- Documento fuente

◆ ◆ ◆ ◆ ◆

En un futuro indeterminado todas las ciudades se organizan por zonas. En el centro está la zona uno, reservada a la élite, y, a medida que nos alejamos del centro, la cosa se va degradando hasta llegar a los márgenes. Pero no todo el mundo está de acuerdo con esta organización y conspira para derrotar al sistema.
Si te gustan las distopías, como es mi caso, disfrutarás de la lectura de este libro. Enseguida nos mete en ambiente y ya solo quieres descubrir qué es lo que está pasando y por qué el protagonista parece tener un papel relevante en una revolución que desconoce. Hay que tener talento escribiendo para darle ritmo a una narración que nos desvela poco a poco los datos relevantes de la trama.
Porque las cosas casi nunca son lo que parecen, y la tiranía tiene muchas maneras de perpetuarse en el poder.
Muy bueno.
—¿Eso es que no? No me gusta que la gente no haga lo que le pido.
Yo estaba bloqueado, no sabía qué hacer. La pelea era inminente, sabía que su golpe iría a las costillas, pero no tenía ni la más remota idea de cómo defenderme. Sentí que las piernas empezaban a temblarme, tenía frío y sudaba a la vez. Había demasiada gente como para intentar huir. La suerte estaba echada.
El coloso se me acercó cada vez más hasta tenerme apoyado por completo en la barra, sin posibilidad de retroceder más. Yo ya estaba preparándome para el golpe con una torpeza de movimientos inmensa fruto del miedo y la tensión. Pero justo en el momento clave, alguien le puso la mano en el hombro y le susurró algo al oído. Su cara cambió por completo, como si hubiera recuperado la sobriedad por un instante y hubiera comprendido que lo que estaba a punto de hacer podía ser un gravísimo error.

◆ ◆ ◆ ◆ ◆

- Material presentado
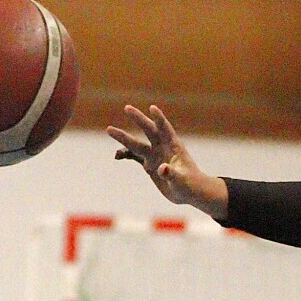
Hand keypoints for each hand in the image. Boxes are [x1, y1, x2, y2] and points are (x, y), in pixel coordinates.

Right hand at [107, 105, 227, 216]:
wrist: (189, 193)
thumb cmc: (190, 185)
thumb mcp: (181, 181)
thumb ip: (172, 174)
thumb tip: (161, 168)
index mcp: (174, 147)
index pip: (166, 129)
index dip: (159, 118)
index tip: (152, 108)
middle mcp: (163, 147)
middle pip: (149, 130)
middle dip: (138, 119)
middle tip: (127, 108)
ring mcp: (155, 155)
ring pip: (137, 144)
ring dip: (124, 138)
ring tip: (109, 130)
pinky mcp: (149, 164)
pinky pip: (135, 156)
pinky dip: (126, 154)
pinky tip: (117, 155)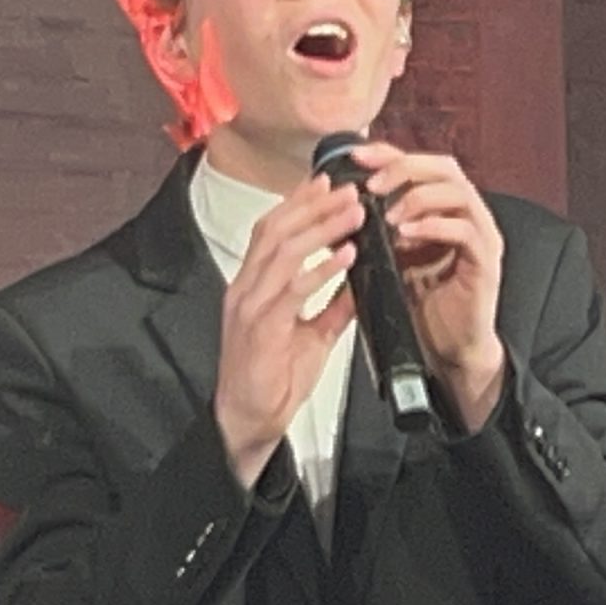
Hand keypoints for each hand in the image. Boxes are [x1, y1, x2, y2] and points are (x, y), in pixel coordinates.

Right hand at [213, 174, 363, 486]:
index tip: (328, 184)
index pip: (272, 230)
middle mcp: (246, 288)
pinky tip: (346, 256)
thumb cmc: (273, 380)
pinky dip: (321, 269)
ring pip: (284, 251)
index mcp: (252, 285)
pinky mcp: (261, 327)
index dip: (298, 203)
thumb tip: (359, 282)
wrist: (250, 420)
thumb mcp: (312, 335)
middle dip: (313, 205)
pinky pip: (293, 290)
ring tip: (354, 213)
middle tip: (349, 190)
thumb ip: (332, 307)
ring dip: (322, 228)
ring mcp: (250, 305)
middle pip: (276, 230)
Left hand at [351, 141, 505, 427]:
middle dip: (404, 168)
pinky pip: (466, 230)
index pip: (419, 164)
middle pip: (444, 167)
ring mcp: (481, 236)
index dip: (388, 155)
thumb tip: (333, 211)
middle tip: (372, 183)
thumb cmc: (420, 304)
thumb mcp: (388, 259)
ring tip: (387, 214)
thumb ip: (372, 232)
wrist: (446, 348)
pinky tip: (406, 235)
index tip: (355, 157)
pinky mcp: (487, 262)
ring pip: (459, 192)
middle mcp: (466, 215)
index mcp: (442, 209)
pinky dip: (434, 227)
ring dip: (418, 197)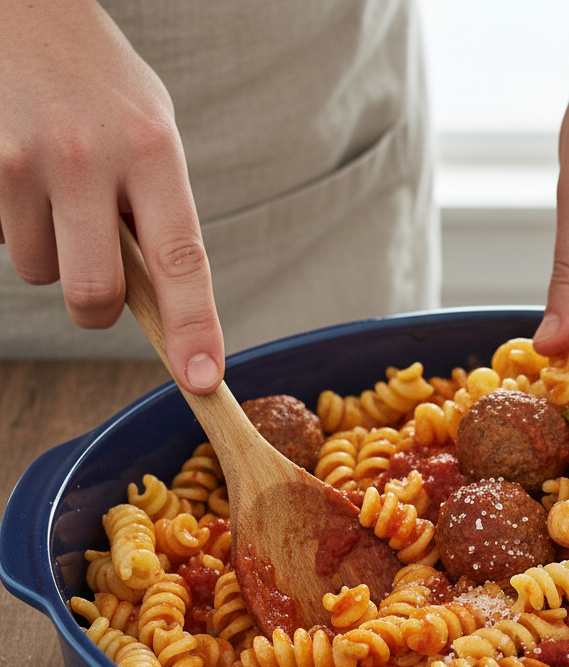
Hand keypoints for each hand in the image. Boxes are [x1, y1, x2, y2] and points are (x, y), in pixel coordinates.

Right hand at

◆ ◆ ◆ ◆ ◆

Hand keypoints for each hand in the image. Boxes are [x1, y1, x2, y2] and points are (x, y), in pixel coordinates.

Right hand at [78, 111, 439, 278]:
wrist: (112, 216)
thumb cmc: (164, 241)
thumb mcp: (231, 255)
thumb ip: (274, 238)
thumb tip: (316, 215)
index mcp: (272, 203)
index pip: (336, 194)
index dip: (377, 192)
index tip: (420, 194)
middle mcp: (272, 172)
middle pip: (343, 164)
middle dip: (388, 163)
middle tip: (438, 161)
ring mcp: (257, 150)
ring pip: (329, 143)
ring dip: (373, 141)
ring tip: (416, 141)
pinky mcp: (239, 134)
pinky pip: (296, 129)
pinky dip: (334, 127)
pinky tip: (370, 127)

◆ ◆ ◆ ◆ ◆

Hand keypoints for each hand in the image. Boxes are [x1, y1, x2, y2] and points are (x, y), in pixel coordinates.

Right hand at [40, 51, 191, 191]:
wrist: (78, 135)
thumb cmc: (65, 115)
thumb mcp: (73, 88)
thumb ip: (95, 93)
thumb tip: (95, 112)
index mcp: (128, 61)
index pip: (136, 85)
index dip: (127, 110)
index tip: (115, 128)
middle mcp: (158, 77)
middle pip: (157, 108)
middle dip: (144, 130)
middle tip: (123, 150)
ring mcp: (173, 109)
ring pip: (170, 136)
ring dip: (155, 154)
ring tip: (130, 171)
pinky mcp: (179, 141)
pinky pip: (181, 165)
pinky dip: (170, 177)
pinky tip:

◆ ◆ ◆ ◆ ◆

- Tarea a realizar
Reproduce completo el documento fuente, palabra por palabra y sin cambiar nada.

- Tarea resuelta
En un futuro indeterminado todas las ciudades se organizan por zonas. En el centro está la zona uno, reservada a la élite, y, a medida que nos alejamos del centro, la cosa se va degradando hasta llegar a los márgenes. Pero no todo el mundo está de acuerdo con esta organización y conspira para derrotar al sistema.
Si te gustan las distopías, como es mi caso, disfrutarás de la lectura de este libro. Enseguida nos mete en ambiente y ya solo quieres descubrir qué es lo que está pasando y por qué el protagonista parece tener un papel relevante en una revolución que desconoce. Hay que tener talento escribiendo para darle ritmo a una narración que nos desvela poco a poco los datos relevantes de la trama.
Porque las cosas casi nunca son lo que parecen, y la tiranía tiene muchas maneras de perpetuarse en el poder.
Muy bueno.
—¿Eso es que no? No me gusta que la gente no haga lo que le pido.
Yo estaba bloqueado, no sabía qué hacer. La pelea era inminente, sabía que su golpe iría a las costillas, pero no tenía ni la más remota idea de cómo defenderme. Sentí que las piernas empezaban a temblarme, tenía frío y sudaba a la vez. Había demasiada gente como para intentar huir. La suerte estaba echada.
El coloso se me acercó cada vez más hasta tenerme apoyado por completo en la barra, sin posibilidad de retroceder más. Yo ya estaba preparándome para el golpe con una torpeza de movimientos inmensa fruto del miedo y la tensión. Pero justo en el momento clave, alguien le puso la mano en el hombro y le susurró algo al oído. Su cara cambió por completo, como si hubiera recuperado la sobriedad por un instante y hubiera comprendido que lo que estaba a punto de hacer podía ser un gravísimo error.